Godfreys slides, signals no earnings change

godfreysStruggling vacuum specialist Godfreys has narrowly avoided missing its downgraded guidance, signalling that it expects no material improvement in earnings through FY18.

Godfreys booked earnings before interest, tax, depreciation and amortisation (EBITDA) of $14.1 million for the year ended 30 June, down 19.8 per cent on FY16 and just within its $14 – 15 million guidance, downgraded in May.

Total revenue declined 2.9 per cent to $174.1 million, while comparable store sales were down seven per cent, as managing director John Hardy progresses his strategy of converting an increasing proportion of the company’s store portfolio to a franchise operation.

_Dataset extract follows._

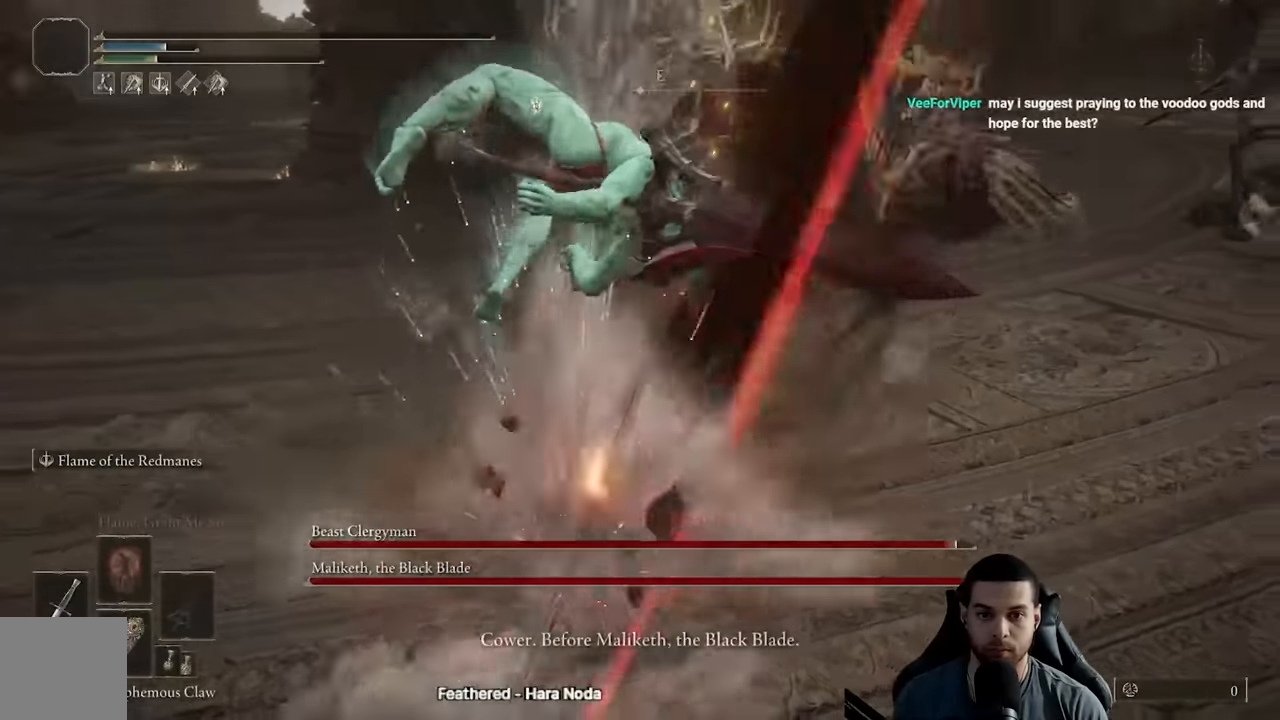
{"buttons": [], "left_stick": "center", "right_stick": "center", "events": [[33, "left_stick", "center"], [233, "left_stick", "left"], [317, "right_stick", "right"], [400, "right_stick", "center"], [417, "left_stick", "center"]]}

A further 22 stores were given to franchisees through the year, bringing the size of the network to 45 per cent of the 222-store portfolio.

But the initial fees associated with the shift, which has added $5.3 million to the books, is expected to tail off in FY18 as less stores are converted, prompting an expectation that earnings will be at “similar levels”, with a different composition.

A net profit after tax of $5.9 million was booked, excluding a $24 million non-cash goodwill impairment announced in the first half as a re-evaluation of intangible assets.

Following the announcement of a $30 million debt facility linked to substantial shareholder Arcade Finance, announced in May, Godfreys reported a $5.1m  reduction in net debt to $16.5m.

“In 2017, we introduced a number of new products, including a range of stick vacs and an expanded range of commercial products, refreshed our retail staff training program and incentive structures, enhanced the efficiency and effectiveness of our advertising and introduced ‘click and collect’,” Hardy said.

Hardy, who was brought back into the business after years away in 2016, reckons there’s reason to be optimistic about its future growth prospects, noting that stores converted to franchise arrangements had experienced improved sales performance.

Sales stabilised during the second half as more stores were converted, with Hardy signalling an “improvement” in the June quarter.

Operating cashflow increased to $11.3 million from $6.7 million last year, on working capital efficiencies that the company intends to continue during FY18, while also focusing on further reducing debt.